The session concluded with an empty message from the user — nothing but whitespace inside the conversation data tags. This silence is not an absence of communication but a specific form of it. After the correction, the simulation, the design iteration, the format study, the document writing, the verification, and the commit, there was nothing left to say. The deliverable had been received, the design was sound, and the shared understanding was complete.
Conclusion
The Phase 7 design journey documented in this segment is a microcosm of effective engineering practice: hypothesis, correction, simulation, insight, design, validation, documentation, and commitment. It demonstrates that the most valuable optimizations often come not from tuning parameters but from correcting fundamental misunderstandings about how a system actually behaves. The 807-line specification committed to the repository is not just a plan for code changes — it is the permanent record of a collaborative discovery process that transformed a flawed mental model into a coherent, implementable architecture promising ~30% throughput improvement and the elimination of structural GPU idle time.

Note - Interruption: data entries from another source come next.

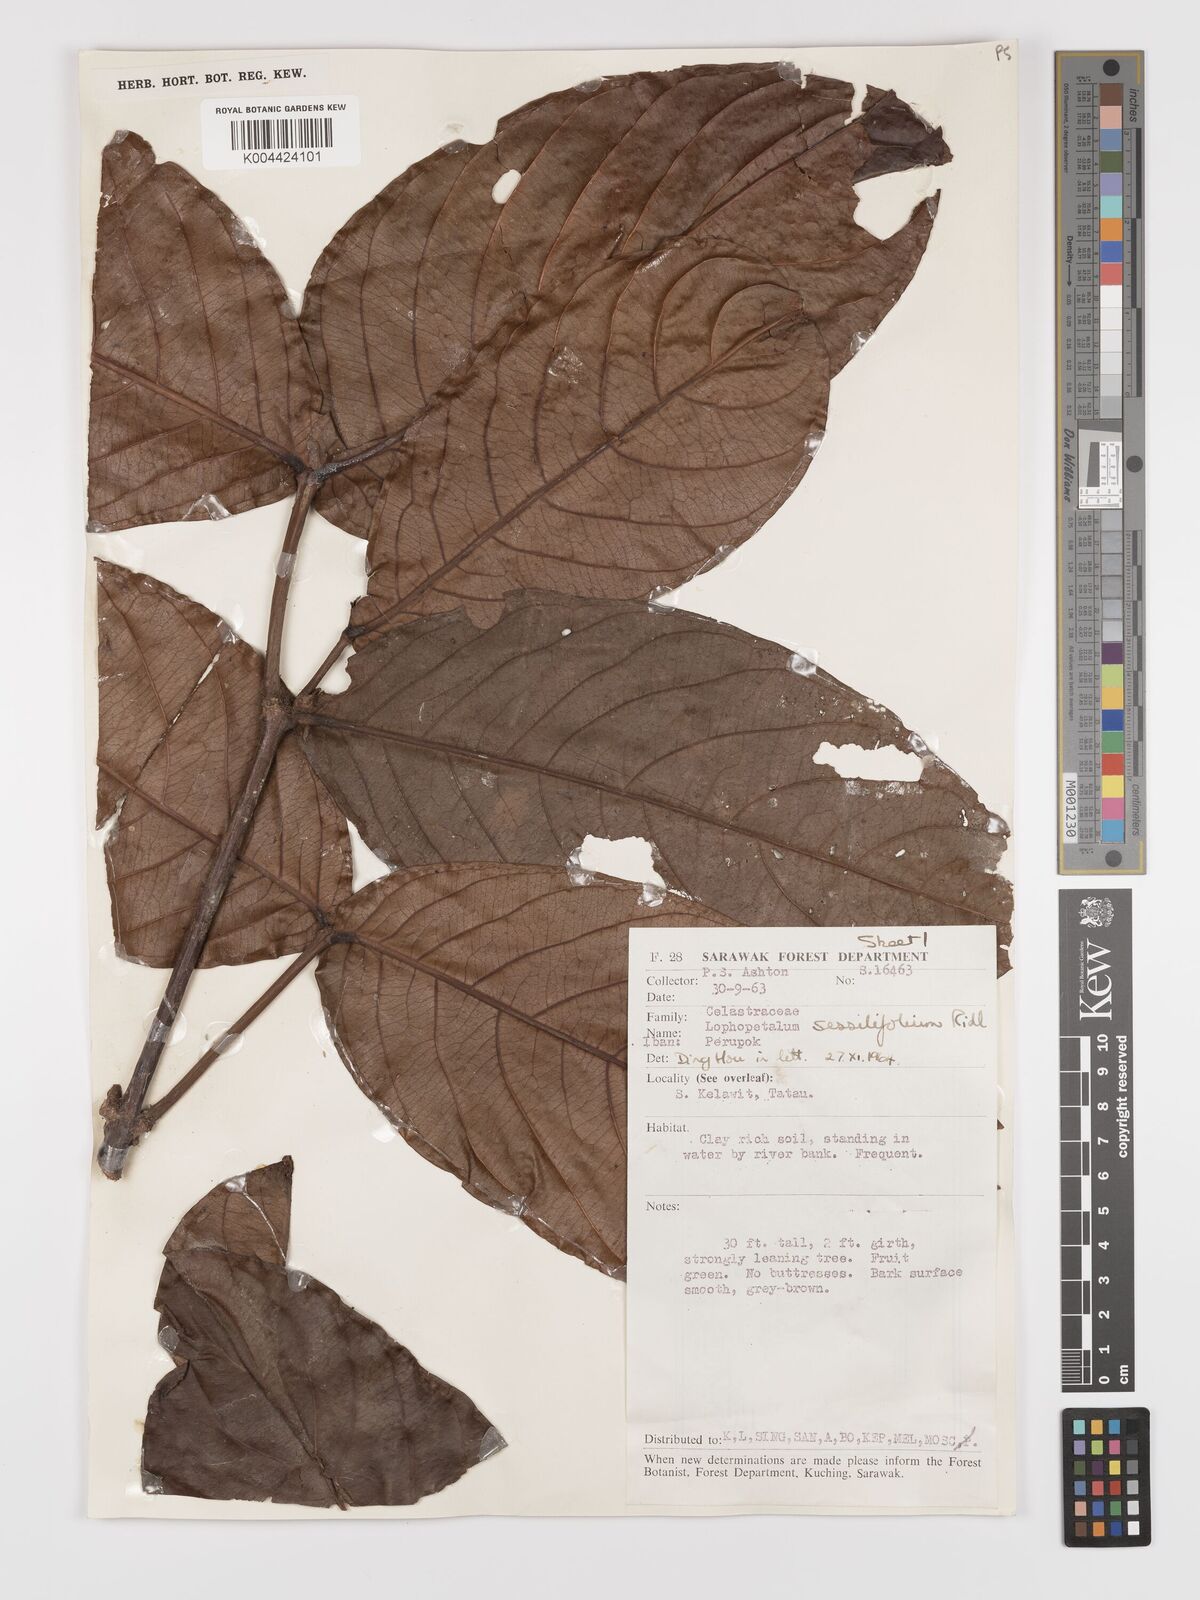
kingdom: Plantae
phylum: Tracheophyta
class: Magnoliopsida
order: Celastrales
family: Celastraceae
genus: Lophopetalum
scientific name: Lophopetalum sessilifolium
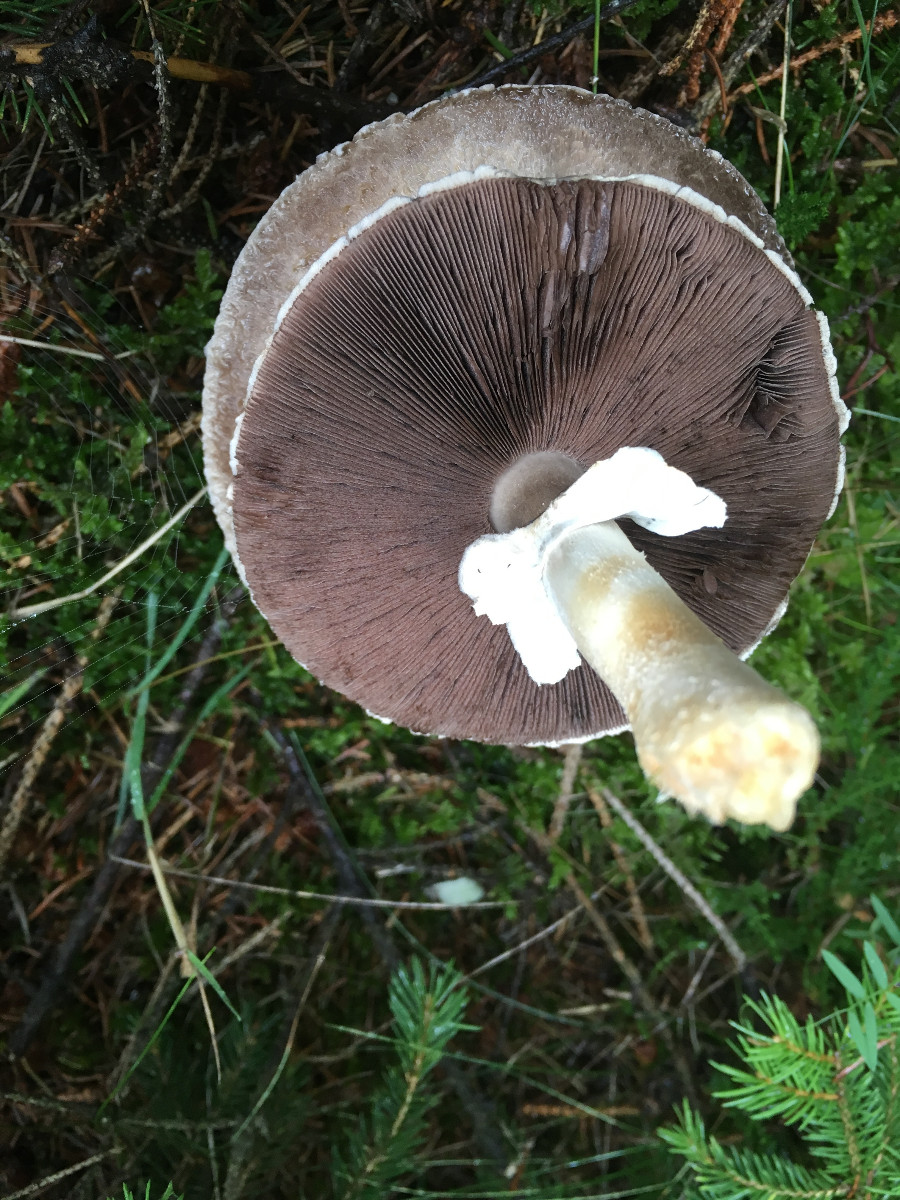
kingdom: Fungi
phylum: Basidiomycota
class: Agaricomycetes
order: Agaricales
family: Agaricaceae
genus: Agaricus
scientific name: Agaricus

In the end, the lesson is clear: before optimizing individual components, understand how work actually flows through your system. The thundering herd is not a GPU problem or a CPU problem — it is a pipeline problem. And pipeline problems require architectural solutions, not component-level optimizations. The cross-sector pipelining insight that drives Phase 7 would never have been discovered without first understanding why the intuitive approach (staggering within a sector) doesn't work. That willingness to be wrong, to simulate, to correct, and to redesign is the essence of effective systems engineering.
References
[1] "From Thundering Herd to Continuous Pipeline: The Architectural Revolution of the cuzk Proving Engine" — Chunk article covering the discovery arc from parallel synthesis through thundering herd correction.
[2] "From Thundering Herd to Continuous Pipeline: The Phase 7 Design Journey for PoRep C2 Proving" — Chunk article covering the simulation, architecture design, and document creation for Phase 7.